WHAT TO PRODUCE:
Find the word "landfill" in the listing below. Copy every line that has it.

DATA PROVIDED:
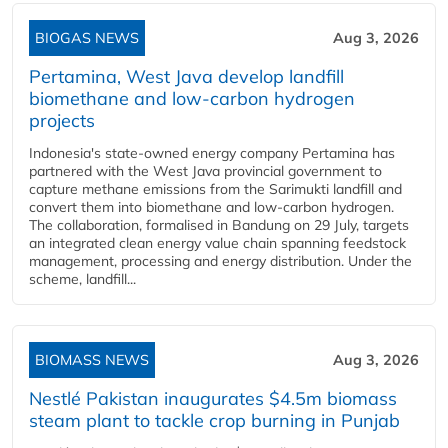
BIOGAS NEWS
Aug 3, 2026
Pertamina, West Java develop landfill
biomethane and low-carbon hydrogen
projects
Indonesia's state-owned energy company Pertamina has
partnered with the West Java provincial government to
capture methane emissions from the Sarimukti landfill and
convert them into biomethane and low-carbon hydrogen.
The collaboration, formalised in Bandung on 29 July, targets
an integrated clean energy value chain spanning feedstock
management, processing and energy distribution. Under the
scheme, landfill...
BIOMASS NEWS
Aug 3, 2026
Nestlé Pakistan inaugurates $4.5m biomass
steam plant to tackle crop burning in Punjab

EXERCISE RESPONSE:
Pertamina, West Java develop landfill
capture methane emissions from the Sarimukti landfill and
scheme, landfill...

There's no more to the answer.